Families of veterans of the Donbas war in 2014 want their loved ones included in these new cemeteries. And what about those who defended Ukraine outside front-line brigades – civilians who gathered intelligence for the Ukrainian military in occupied territories, volunteers who evacuated the wounded and families, raised donations or built drones, Ukrainian journalists reporting on Russian war crimes? The debate has not yet officially begun, but the idea has been gaining traction in Ukrainian society. “Military memorials are bricks in the wall of national identity,” argued Drobovytch.

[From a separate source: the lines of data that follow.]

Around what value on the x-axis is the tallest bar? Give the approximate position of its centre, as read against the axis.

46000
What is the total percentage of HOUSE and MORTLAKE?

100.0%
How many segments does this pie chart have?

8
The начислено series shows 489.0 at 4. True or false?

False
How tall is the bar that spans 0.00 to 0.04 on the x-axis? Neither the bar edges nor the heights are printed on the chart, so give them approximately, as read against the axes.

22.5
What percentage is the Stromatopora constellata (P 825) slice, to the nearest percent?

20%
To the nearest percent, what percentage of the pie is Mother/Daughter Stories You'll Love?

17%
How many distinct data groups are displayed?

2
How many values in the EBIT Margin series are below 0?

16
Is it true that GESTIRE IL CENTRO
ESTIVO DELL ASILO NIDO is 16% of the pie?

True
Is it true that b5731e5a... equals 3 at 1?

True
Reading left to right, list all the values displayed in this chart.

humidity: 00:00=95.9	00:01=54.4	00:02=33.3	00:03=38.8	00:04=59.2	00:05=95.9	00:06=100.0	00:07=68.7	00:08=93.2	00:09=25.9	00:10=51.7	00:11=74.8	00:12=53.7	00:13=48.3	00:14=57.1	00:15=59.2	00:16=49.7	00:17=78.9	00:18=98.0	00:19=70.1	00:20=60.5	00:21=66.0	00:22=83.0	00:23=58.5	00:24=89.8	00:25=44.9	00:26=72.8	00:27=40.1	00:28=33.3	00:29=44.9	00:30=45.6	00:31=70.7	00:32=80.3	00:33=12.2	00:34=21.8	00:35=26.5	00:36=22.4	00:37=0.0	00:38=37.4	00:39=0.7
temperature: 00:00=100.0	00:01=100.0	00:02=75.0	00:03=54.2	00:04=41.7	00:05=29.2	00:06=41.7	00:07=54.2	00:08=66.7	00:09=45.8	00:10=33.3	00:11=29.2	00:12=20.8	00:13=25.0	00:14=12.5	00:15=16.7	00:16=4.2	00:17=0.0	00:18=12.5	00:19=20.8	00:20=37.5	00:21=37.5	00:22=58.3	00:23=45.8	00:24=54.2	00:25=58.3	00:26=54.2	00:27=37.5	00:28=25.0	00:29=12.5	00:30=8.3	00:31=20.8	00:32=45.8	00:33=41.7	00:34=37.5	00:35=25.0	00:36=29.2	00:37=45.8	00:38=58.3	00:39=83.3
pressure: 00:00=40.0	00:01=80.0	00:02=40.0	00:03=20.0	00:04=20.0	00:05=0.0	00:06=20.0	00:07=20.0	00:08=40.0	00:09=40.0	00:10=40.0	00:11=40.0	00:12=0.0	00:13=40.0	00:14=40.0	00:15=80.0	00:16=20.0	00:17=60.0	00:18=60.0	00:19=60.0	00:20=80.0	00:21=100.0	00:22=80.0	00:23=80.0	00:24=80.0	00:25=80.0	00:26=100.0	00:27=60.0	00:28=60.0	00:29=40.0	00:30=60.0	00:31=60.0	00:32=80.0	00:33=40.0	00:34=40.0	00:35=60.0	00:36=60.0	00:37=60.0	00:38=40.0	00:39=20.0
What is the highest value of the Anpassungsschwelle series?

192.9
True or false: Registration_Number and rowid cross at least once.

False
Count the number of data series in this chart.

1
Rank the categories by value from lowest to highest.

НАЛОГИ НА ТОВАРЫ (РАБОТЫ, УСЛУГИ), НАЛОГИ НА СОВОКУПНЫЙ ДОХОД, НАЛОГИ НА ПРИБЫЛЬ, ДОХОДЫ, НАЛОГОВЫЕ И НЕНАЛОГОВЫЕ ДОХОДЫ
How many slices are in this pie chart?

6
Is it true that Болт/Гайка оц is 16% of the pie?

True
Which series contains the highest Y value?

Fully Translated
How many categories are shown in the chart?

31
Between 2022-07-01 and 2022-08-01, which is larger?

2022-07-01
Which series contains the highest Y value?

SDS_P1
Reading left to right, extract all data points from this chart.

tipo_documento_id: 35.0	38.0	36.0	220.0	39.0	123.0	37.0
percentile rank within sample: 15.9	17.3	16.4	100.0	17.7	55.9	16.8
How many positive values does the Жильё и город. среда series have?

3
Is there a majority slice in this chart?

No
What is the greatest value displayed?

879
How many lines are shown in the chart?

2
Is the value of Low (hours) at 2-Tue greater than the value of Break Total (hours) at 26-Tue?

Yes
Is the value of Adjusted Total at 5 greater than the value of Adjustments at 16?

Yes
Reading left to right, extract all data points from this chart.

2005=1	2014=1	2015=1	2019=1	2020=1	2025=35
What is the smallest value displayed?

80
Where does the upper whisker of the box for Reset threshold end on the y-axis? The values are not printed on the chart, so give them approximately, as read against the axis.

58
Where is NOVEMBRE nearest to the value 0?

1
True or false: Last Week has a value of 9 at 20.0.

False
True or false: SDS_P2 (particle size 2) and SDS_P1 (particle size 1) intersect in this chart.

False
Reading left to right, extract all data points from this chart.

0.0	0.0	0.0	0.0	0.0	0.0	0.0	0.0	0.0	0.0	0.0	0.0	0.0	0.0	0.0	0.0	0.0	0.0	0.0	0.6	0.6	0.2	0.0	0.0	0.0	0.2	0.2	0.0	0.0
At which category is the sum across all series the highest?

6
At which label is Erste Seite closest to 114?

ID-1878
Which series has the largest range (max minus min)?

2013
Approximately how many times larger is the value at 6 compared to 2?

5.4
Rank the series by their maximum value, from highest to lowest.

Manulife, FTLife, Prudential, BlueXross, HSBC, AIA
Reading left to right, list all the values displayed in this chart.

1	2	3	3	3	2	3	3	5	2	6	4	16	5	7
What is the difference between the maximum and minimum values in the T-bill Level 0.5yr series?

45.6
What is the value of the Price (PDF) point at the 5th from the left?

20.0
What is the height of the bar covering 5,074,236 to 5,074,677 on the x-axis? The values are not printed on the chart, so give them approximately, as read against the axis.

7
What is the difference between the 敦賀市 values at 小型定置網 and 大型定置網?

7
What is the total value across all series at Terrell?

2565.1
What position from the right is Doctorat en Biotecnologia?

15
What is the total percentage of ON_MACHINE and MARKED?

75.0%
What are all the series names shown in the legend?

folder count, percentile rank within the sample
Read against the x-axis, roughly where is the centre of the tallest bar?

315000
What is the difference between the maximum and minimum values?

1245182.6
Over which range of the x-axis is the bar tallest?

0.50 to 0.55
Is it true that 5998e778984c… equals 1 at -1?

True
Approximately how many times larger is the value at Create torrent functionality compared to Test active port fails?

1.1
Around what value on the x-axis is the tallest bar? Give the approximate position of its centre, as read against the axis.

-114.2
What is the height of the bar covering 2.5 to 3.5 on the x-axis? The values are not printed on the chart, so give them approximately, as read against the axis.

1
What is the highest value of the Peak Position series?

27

Building cemeteries in Ukraine also means marking, in real time, the shifting frontlines of war – even in the worst ways. In Milove, on the Russian border, architect Derbin’s “bell of memory,” dedicated to Ukraine’s liberators in World War II, has already been toppled. “Before the major invasion [in February 2022], I designed the ‘Avenue of Heroes’ honoring those killed since 2014 in Sievierodonetsk.” That gallery of portraits was dismantled by Russian forces. “They want to erase memory and memories,” sighed the Kyiv architect. “I try to chase the dark thoughts from my mind, but I have no doubt that ‘they’ will bomb a cemetery one day.”